Friday, 08 August 2008

1908: Should motorists be made to sit a driving test?

From the Files

150 Years Ago

THRASHING BY STEAM: We have this week to record the introduction into this locality by Mr Freeman of Carlisle of one of Hornsby’s Travelling Steam Threshing Machines, which commenced operations on the farm of Mr Wright of Harraby on Monday last where from seventy to eighty Carlisle bushels of wheat were thrashed and dressed in about five hours. A considerable number of townsmen and neighbouring farmers attended to witness the operation and seemed highly satisfied.

125 Years Ago

AULD WILL RITSON’S multitude of friends will much regret to hear that he is leaving Wasdale Head. Since he left the hotel, Auld Will has been living at Downadale, a short distance away, within easy distance of his old haunt, but for some reason or other he has received notice to quit his place and he is about to do so at once. Auld Will’s new quarters, I understand, will be Littleground, below Backbarrow, and about a mile beyond Strands. Wasdale Head without Auld Will Ritson is hard to conceive. To many people it will have lost its greatest attraction.

100 Years Ago

MOTOR DRIVING: There is one aspect of public safety on the highway, a matter which is rapidly becoming more serious with the increase of motor traffic, that does not appear to have had attention. Hitherto all legislation in the interest of safety has been always in the direction of crippling motor traffic by restriction of speed, and on the other hand there is no adequate precaution taken that motor drivers shall be of approved knowledge and capacity. In some countries, France for example, a driver cannot obtain a licence by simply paying for it, he must have a certificate of proficiency. That is an important guarantee to public safety that it would be well to have in this country.

75 Years Ago

DUE to improved demand for coal, the Whitehaven Colliery Company’s William Pit, which has been closed for five months, reopened this week. It is hoped that by next week, a hundred hewers and a similar number of shifthands will be employed in the pit.

 

UNEMPLOYED people in Whitehaven have been issued with seeds, potatoes, fertilisers, lime and tools as part of the Allotment Scheme. Persons entitled to benefit under the scheme are those who are unemployed, partially employed or seriously impoverished. Last year, the seeds supplied were of excellent quality and produced great crops.

 

WHITEHAVEN is a more sober place than last year according to the annual Licensing Sessions.

There are 208 licensed houses in the division which equates to one licensed houses to each 225 inhabitants. Twenty-two persons were proceeded against for drunkenness which is a decrease on last year.

50 Years Ago

HARD pad, one of the most contagious and deadly dog maladies, is rife in West Cumberland, where the areas worst hit are Kells and Mirehouse. Veterinary surgeons have confirmed an epidemic.

 

IT must have been an amusing sight at School House Brow, Gosforth, on Friday night.

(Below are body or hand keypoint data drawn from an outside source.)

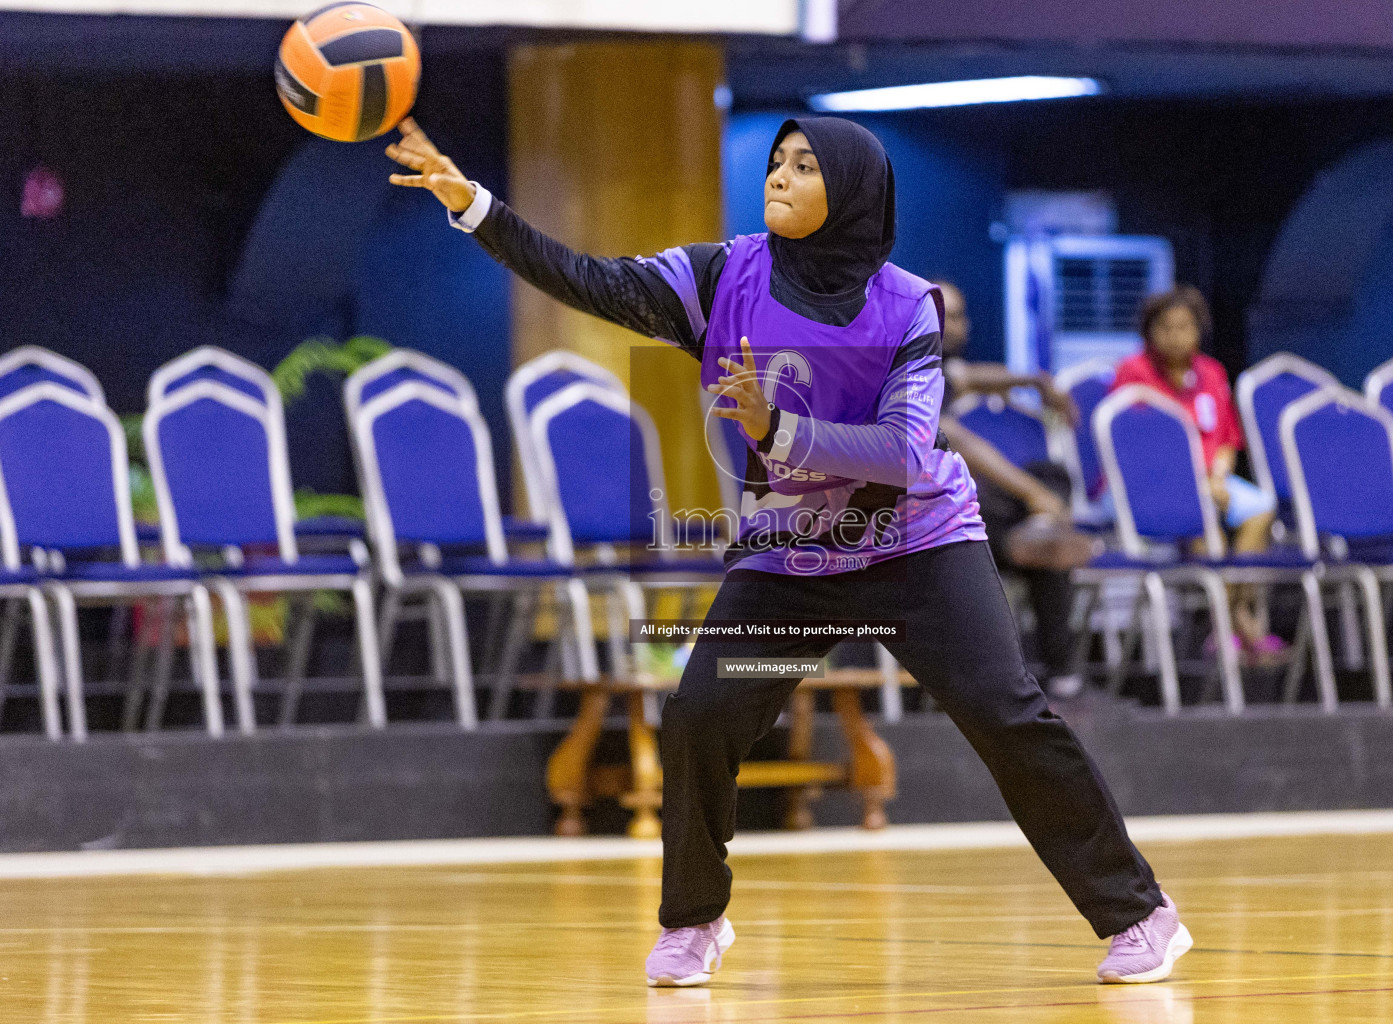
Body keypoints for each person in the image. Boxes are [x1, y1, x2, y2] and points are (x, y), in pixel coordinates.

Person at [386, 115, 1191, 988]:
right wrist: (475, 208)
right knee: (698, 717)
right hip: (793, 559)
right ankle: (695, 922)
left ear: (849, 193)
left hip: (915, 550)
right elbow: (592, 281)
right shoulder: (720, 277)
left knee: (1008, 716)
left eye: (804, 166)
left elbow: (907, 453)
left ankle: (1140, 914)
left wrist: (781, 429)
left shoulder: (908, 307)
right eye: (776, 161)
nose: (779, 175)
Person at [934, 280, 1093, 698]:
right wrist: (1031, 493)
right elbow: (957, 439)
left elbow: (973, 377)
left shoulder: (943, 369)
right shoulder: (904, 368)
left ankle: (1035, 533)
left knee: (1048, 488)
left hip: (966, 512)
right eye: (942, 315)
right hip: (916, 510)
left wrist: (1037, 382)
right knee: (1034, 494)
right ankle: (1035, 528)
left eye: (958, 316)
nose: (953, 326)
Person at [1111, 286, 1282, 658]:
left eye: (1185, 327)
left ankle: (1228, 622)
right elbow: (1135, 446)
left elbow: (1226, 439)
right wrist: (1196, 484)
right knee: (1202, 519)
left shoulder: (1211, 372)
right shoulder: (1133, 373)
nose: (1175, 336)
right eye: (1166, 327)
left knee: (1260, 508)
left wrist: (1217, 477)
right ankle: (1237, 626)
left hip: (1210, 481)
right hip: (1152, 485)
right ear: (1149, 330)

Clad in evening dress, members of the Whitehaven Chamber of Trade and many guests were returning home by bus following the annual dinner dance at the Scawfell Hotel, Seascale, when they had to get out and push their way through snow.

 

MOTOR boats which tear over Lake Derwentwater with the noise of their engines echoing against the surrounding hills may be banned.

The Parliamentary Committee of Cumberland County Council has recommended that a new by-law be drafted to prevent noisy motor boats.

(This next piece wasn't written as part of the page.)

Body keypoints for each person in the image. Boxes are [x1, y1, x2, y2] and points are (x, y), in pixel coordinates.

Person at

It is proposed that nobody will use a boat unless the engine is fitted with a silencer to reduce the noise.

25 Years Ago

NEWS that the vast Sellafield works is not to draw extra water from Wastwater or Ennerdale has been greeted with delight by conservationists.

BNFL has announced that it can instead boost its supplies from boreholes in the Calder valley and the St Bees sandstone aquifer and from the recently closed Beckermet iron ore mine.

EGREMONT have reached the final of the Rugby Union Cumberland Cup for the eighth time since the war with a resounding 25-4 win over Upper Eden.

John Creighton, Mark Beckwith (2), Peter Hall and Peter Wilson scored Egremont tries.

 

SOME 30 competitors entered this year’s Shrove Tuesday Pancake Race along Whitehaven’s Lowther Street watched by hundreds of shoppers.

The runners, many in fancy dress, flipped their pancakes from the Post Office to King Street and police halted traffic for the occasion. Radio Cumbria provided commentary and Whitehaven News reporter David Siddall finished in a commendable fourth place.